Das Amtsgeheimnis wird gelockert
Doch der Entwurf wird von Experten zerpflückt: Zahlreiche Hintertüren könnten das Gesetz jederzeit aushebeln
WIEN (SN-zim). Da war die Sache mit den Bienen. Im Frühjahr des Vorjahres weigerte sich das Umweltministerium beharrlich, bekanntzugeben, wie viel von dem für Bienen schädlichen Neonicotinoiden Jahr für Jahr in die Umwelt gelangen. Dabei lagen im Ministerium, damals noch unter Minister Nikolaus Berlakovich (ÖVP), alle Daten zum Gebrauch des hochgiftigen Pestizids penibel geordnet auf. Warum also die große Geheimhaltung? „Amtsgeheimnis“, hieß es.

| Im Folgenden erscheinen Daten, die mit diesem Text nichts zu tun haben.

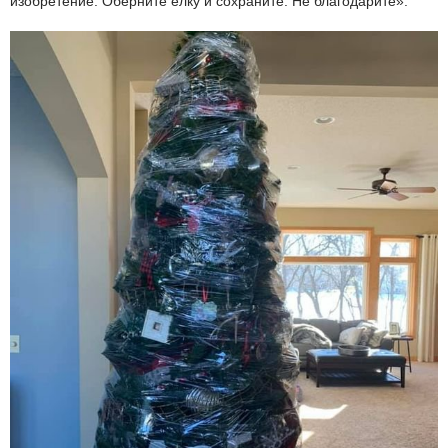
изобретение. Оберните елку и сохраните. Не благодарите».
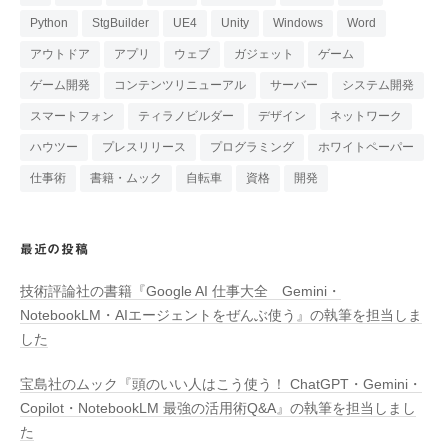
Python
StgBuilder
UE4
Unity
Windows
Word
アウトドア
アプリ
ウェブ
ガジェット
ゲーム
ゲーム開発
コンテンツリニューアル
サーバー
システム開発
スマートフォン
ティラノビルダー
デザイン
ネットワーク
ハウツー
プレスリリース
プログラミング
ホワイトペーパー
仕事術
書籍・ムック
自転車
資格
開発
最近の投稿
技術評論社の書籍『Google AI 仕事大全 Gemini・
NotebookLM・AIエージェントをぜんぶ使う』の執筆を担当しま
した
宝島社のムック『頭のいい人はこう使う！ ChatGPT・Gemini・
Copilot・NotebookLM 最強の活用術Q&A』の執筆を担当しまし
た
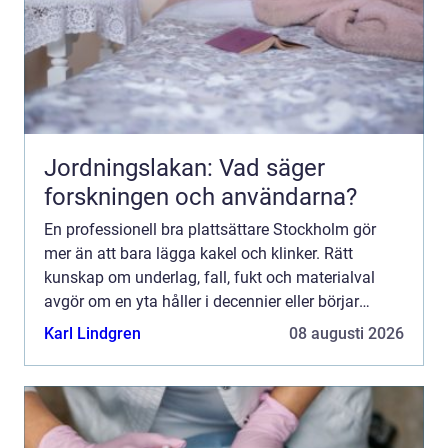
Jordningslakan: Vad säger
forskningen och användarna?
En professionell bra plattsättare Stockholm gör
mer än att bara lägga kakel och klinker. Rätt
kunskap om underlag, fall, fukt och materialval
avgör om en yta håller i decennier eller börjar
spricka och slä...
Karl Lindgren
08 augusti 2026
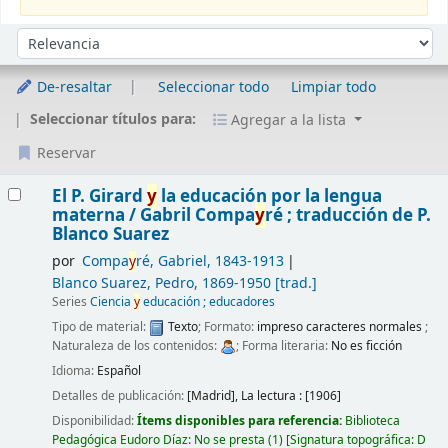
Ordenar
Ordenar por:
De-resaltar
Seleccionar todo
Limpiar todo
Seleccionar títulos para:
Agregar a la lista
Reservar
Resultados
El P. Girard
y
la educación por la lengua
materna /
Gabril Compa
y
ré ; traducción de P.
Blanco Suarez
por
Compa
y
ré, Gabriel
, 1843-1913
Blanco Suarez, Pedro
, 1869-1950
[trad.]
Series
Ciencia
y
educación ; educadores
Tipo de material:
Texto
; Formato:
impreso caracteres normales
;
Naturaleza de los contenidos:
; Forma literaria:
No es ficción
Idioma:
Español
Detalles de publicación:
[Madrid],
La lectura :
[1906]
Disponibilidad:
Ítems disponibles para referencia:
Biblioteca
Pedagógica Eudoro Díaz: No se presta
(1)
Signatura topográfica:
D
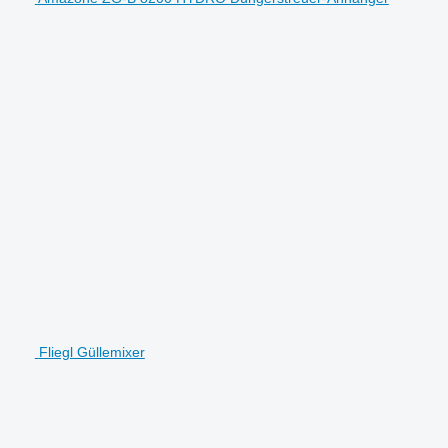
Fliegl Güllemixer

Geht es nach der Regierung, soll dieses Argumentkünftig nicht mehr gelten. Das Amtsgeheimnis soll gelockert und per Verfassungsgesetz das „Prinzip der Informationsfreiheit“durchgesetzt werden. Am Dienstag ging der entsprechende Gesetzesentwurf in Begutachtung. Demnach soll es künftig für Behörden, staatsnahe Unternehmen und eingeschränkt für die Gerichtsbarkeit grundsätzlich eine Informationspflicht geben. Miteinbezogen werden die Länder. Und auch die gesetzlichen Kammern sollen gegenüber ihren Mitgliedern auskunftspflichtig sein. Kurz gesagt: Bürger sollen nicht mehr Bittsteller sein, sondern umgekehrt: Staatliche Institutionen sollen die Pflicht haben, den Bürgern umfassend Auskunft zu erteilen.
Österreich ist das einzige Land in der EU, das das Amtsgeheimnis noch in der Verfassung stehen hat. Das Grundprinzip der Amtsver- schwiegenheit sei nicht mehr zeitgemäß, hatte es zuletzt immer häufiger von den Regierungsparteien geheißen. Und: Staatliches Handeln soll mit dem Entwurf transparenter gestaltet werden.
Es sind aber auch Beschränkungen der Auskunftspflicht vorgesehen, etwa aus datenschutzrechtlichen Gründen, weil es außen- und integrationspolitisch Gründe gibt oder weil eine Veröffentlichung die nationale Sicherheit betreffen wäre. Und: Bund und Länder müssen nach Beschluss der Verfassungsänderung freilich noch die nötigen Begleitgesetze erlassen.
Das ist es auch, was die Experten des Forums Informationfreiheit schon nach einer ersten Durchsicht des Entwurfs auf den Plan ruft: In diesem Entwurf seien so viele Hintertüren eingebaut, dass man das neue Gesetz im Fall des Falles problemlos aushebeln könnte, heißt es. „In jedes neue Bundesgesetz, in jedes Landesgesetz könnte man neue Ausnahmen einarbeiten“, sagt Josef Barth, Sprecher des Forums. Der Entwurf sei jedenfalls „kein Fortschritt“. Weder seien internationale Mindeststandards in den Entwurf eingeflossen noch sei ein „Informationsfreiheitsbeauftragter“vorgesehen, kritisiert er. Ob diese Kritik noch einfließen wird? Der Entwurf ist nun jedenfalls sechs Wochen in Begutachtung. Beschlossen werden soll das Gesetz dann vor dem Sommer.